> [CONSIGNE]: Reproduisez mot pour mot l'intégralité de l'extrait sur le départ de Leslie pour New-York.

── EXTRAIT DU DOCUMENT ──

Leslie retourne à.. (131)

   Leslie retourne à New-York dans quelques heures. Il est resté plus de temps que prévu, il faut qu’il parte. Ces quelques jours ensemble ont passé si vite. Leslie me promet de revenir très bientôt, on s’écrira, on gardera le contact. Avant de le conduire à l’aéroport, il prend quelques photos de moi sur la plage, puis on s’attarde encore un peu sur Ocean Front walk. Je dépose Leslie au terminal, et repars aussitôt. Le vague à l’âme, je m’en retourne vers Venice et mon avenir incertain. Il faut que je me remette à l’ouvrage, j’ai tout dépensé, je n’ai plus un rond. J’ai laissé tomber le travail de modèle chez Jerry qui devenait vraiment trop pénible, et à l’académie, je ne me suis fait remballer pour absence. Je passe chez Dan, voir si il a besoin de moi. Il vient d’engager une nouvelle, il me fera signe en cas de pépin. En sortant du resto, je croise Michaël, le type qui vient prendre ses petits déj chaque matin, il s’approche et dit:
   -Salut, comment vas-tu, cela fait un bail? Tu ne travailles plus ici?

───
── DONNÉES FOURNIES ──

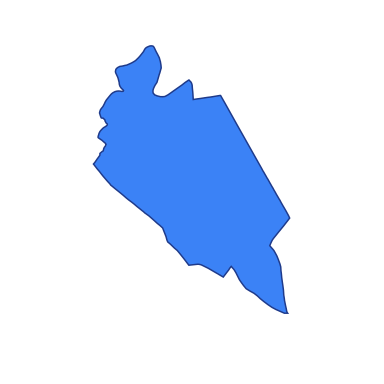 An Phu, An Giang, Vietnam (Mercator projection), rotated 335°
{"feature_id": "81297802B41294306698552", "entity_name": "An Phu", "entity_type": "district", "adm_level": 2, "iso_a3": "VNM", "parent_name": "Vietnam", "parent_adm1": "An Giang", "projection": "mercator", "projection_center": [105.093, 10.836], "detail": "fine", "context": "isolated", "style": "filled", "palette": "blue", "viewbox_px": 384, "rotation_deg": 335, "n_neighbors": 0, "source": "geoboundaries", "source_scale": "gbopen_adm2", "svg_char_len": 3733}
<svg xmlns="http://www.w3.org/2000/svg" viewBox="0 0 384 384"><g transform="rotate(335 192 192)"><path d="M236.6,89.2L236.1,89.2L232.2,89.8L228.0,90.8L222.9,91.7L217.9,92.6L213.0,93.5L211.2,93.8L207.9,94.0L206.9,93.7L205.6,93.2L203.6,92.2L201.2,90.3L200.3,89.4L200.0,88.9L199.5,88.6L199.3,88.4L198.6,85.9L199.2,84.1L199.9,83.0L201.1,81.7L203.4,79.8L206.6,77.8L209.5,74.5L212.2,71.4L213.2,70.4L215.5,67.7L216.5,66.6L217.5,63.9L218.5,60.3L218.6,59.4L219.1,56.5L219.0,52.8L218.8,49.4L218.8,47.7L218.8,45.7L218.7,44.4L218.3,43.3L217.5,42.7L216.6,42.2L215.3,41.8L212.8,41.7L211.6,41.8L210.5,42.1L209.4,42.7L207.3,44.3L202.1,46.9L200.2,47.7L196.5,49.0L194.4,49.3L191.9,49.5L190.1,49.5L186.4,49.4L184.6,48.9L182.8,48.6L180.9,48.1L179.8,47.7L178.8,47.7L176.9,47.8L174.9,48.6L173.6,50.3L173.4,50.8L173.3,51.2L173.2,51.7L173.2,56.4L173.1,57.6L172.3,61.9L171.7,63.5L171.5,64.6L171.4,65.8L171.8,68.2L172.1,68.9L172.7,70.3L172.8,71.2L172.2,71.6L171.6,71.5L170.4,70.9L169.2,70.0L168.0,69.4L166.7,68.9L164.7,68.5L162.3,68.6L160.5,69.0L159.1,69.6L157.2,70.5L153.3,72.4L151.4,73.7L149.9,75.0L147.4,76.9L144.9,78.1L143.5,79.0L141.9,80.8L141.5,81.6L141.5,82.2L141.3,83.2L141.1,84.9L141.1,85.6L141.0,86.1L141.1,86.5L141.4,86.8L141.6,87.0L142.3,87.3L142.7,87.6L142.9,88.2L143.1,88.8L143.2,89.1L143.5,89.5L143.4,90.2L143.2,91.2L143.3,92.0L143.3,92.8L143.4,93.4L143.7,93.9L143.9,94.2L143.9,94.7L143.7,95.2L143.2,95.6L142.5,95.9L141.7,96.0L140.6,96.2L139.4,96.3L138.1,96.6L135.5,97.6L134.1,98.3L133.2,99.0L132.2,99.9L131.8,100.4L131.2,101.1L130.5,101.8L130.2,102.4L129.9,103.0L130.4,104.0L131.4,105.7L132.3,107.2L133.0,108.9L134.1,111.3L134.2,112.5L133.8,112.7L133.4,113.2L132.9,113.8L131.5,114.4L131.0,114.8L130.1,115.6L129.5,116.5L128.9,117.2L127.8,117.3L124.9,118.1L124.0,119.8L120.2,121.9L116.3,124.2L114.5,125.0L115.2,128.1L115.9,131.2L116.8,134.4L117.5,137.6L118.2,140.5L118.3,140.8L119.2,144.0L120.1,147.2L120.3,147.7L121.1,150.3L121.2,151.3L122.3,153.5L123.8,156.7L125.4,159.9L126.9,163.0L128.4,166.2L129.8,169.4L131.3,172.5L133.0,175.6L134.6,178.8L136.0,181.9L137.5,184.9L139.0,188.0L139.6,189.1L140.4,191.1L142.8,195.3L145.0,200.3L147.3,205.8L148.8,208.8L149.9,211.5L150.2,212.1L149.6,221.5L149.0,224.8L148.9,227.0L150.4,230.2L152.4,235.5L153.9,238.7L154.9,242.5L156.4,248.7L158.2,257.0L166.7,259.9L167.8,260.5L169.6,261.9L174.5,268.0L184.4,282.3L185.7,281.6L189.9,279.4L192.4,278.1L193.0,277.7L193.3,277.5L193.9,277.1L195.3,276.4L196.1,276.0L197.3,280.1L197.7,283.8L197.8,287.6L197.9,291.5L198.5,295.1L199.2,298.6L200.2,302.5L202.7,306.3L205.4,310.0L207.3,313.7L208.8,317.5L210.9,321.8L213.2,326.1L215.7,330.3L218.3,333.8L221.8,337.8L223.9,340.2L224.5,340.9L227.5,342.3L227.4,341.7L227.4,340.2L228.1,337.6L228.5,335.7L228.7,334.8L229.3,332.3L230.0,329.4L230.6,327.7L231.6,324.2L233.4,319.6L234.7,315.5L235.9,311.5L237.1,307.6L238.5,303.7L239.3,301.1L240.8,297.3L241.3,294.4L241.4,293.3L241.7,289.6L241.9,285.9L241.7,282.3L241.5,279.7L241.1,278.1L240.1,274.7L239.8,273.5L241.9,271.6L244.3,269.6L246.4,268.4L251.3,266.0L253.7,264.8L260.8,261.4L268.2,257.6L269.5,256.9L269.5,255.5L269.5,254.3L269.2,249.4L269.0,247.1L268.8,244.8L268.6,242.9L268.5,241.5L268.3,239.2L268.2,236.6L268.0,235.3L267.9,234.1L267.8,232.9L267.7,231.8L267.5,229.8L267.4,228.2L267.3,226.8L267.1,224.9L267.0,222.7L266.8,221.0L266.7,219.9L266.6,218.4L266.4,216.2L266.3,214.5L266.1,212.1L265.9,210.7L265.8,208.9L265.6,206.8L265.4,204.2L265.2,202.8L265.1,200.5L261.2,149.8L259.4,125.3L258.7,116.7L258.4,116.4L250.1,114.1L248.4,113.6L246.3,112.9L245.0,112.5L239.5,110.9L236.3,109.9L232.2,108.7L233.0,106.7L234.1,103.9L234.9,101.8L236.3,97.8L237.3,95.2L237.5,93.9L237.6,93.2L237.5,92.2L237.4,91.4L236.9,90.3L236.6,89.2Z" fill="#3b82f6" stroke="#1e3a8a" stroke-width="1.5"/></g></svg>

───

> [CORRIGÉ]:
Leslie retourne à.. (131)

   Leslie retourne à New-York dans quelques heures. Il est resté plus de temps que prévu, il faut qu’il parte. Ces quelques jours ensemble ont passé si vite. Leslie me promet de revenir très bientôt, on s’écrira, on gardera le contact. Avant de le conduire à l’aéroport, il prend quelques photos de moi sur la plage, puis on s’attarde encore un peu sur Ocean Front walk. Je dépose Leslie au terminal, et repars aussitôt. Le vague à l’âme, je m’en retourne vers Venice et mon avenir incertain. Il faut que je me remette à l’ouvrage, j’ai tout dépensé, je n’ai plus un rond. J’ai laissé tomber le travail de modèle chez Jerry qui devenait vraiment trop pénible, et à l’académie, je ne me suis fait remballer pour absence. Je passe chez Dan, voir si il a besoin de moi. Il vient d’engager une nouvelle, il me fera signe en cas de pépin. En sortant du resto, je croise Michaël, le type qui vient prendre ses petits déj chaque matin, il s’approche et dit:
   -Salut, comment vas-tu, cela fait un bail? Tu ne travailles plus ici?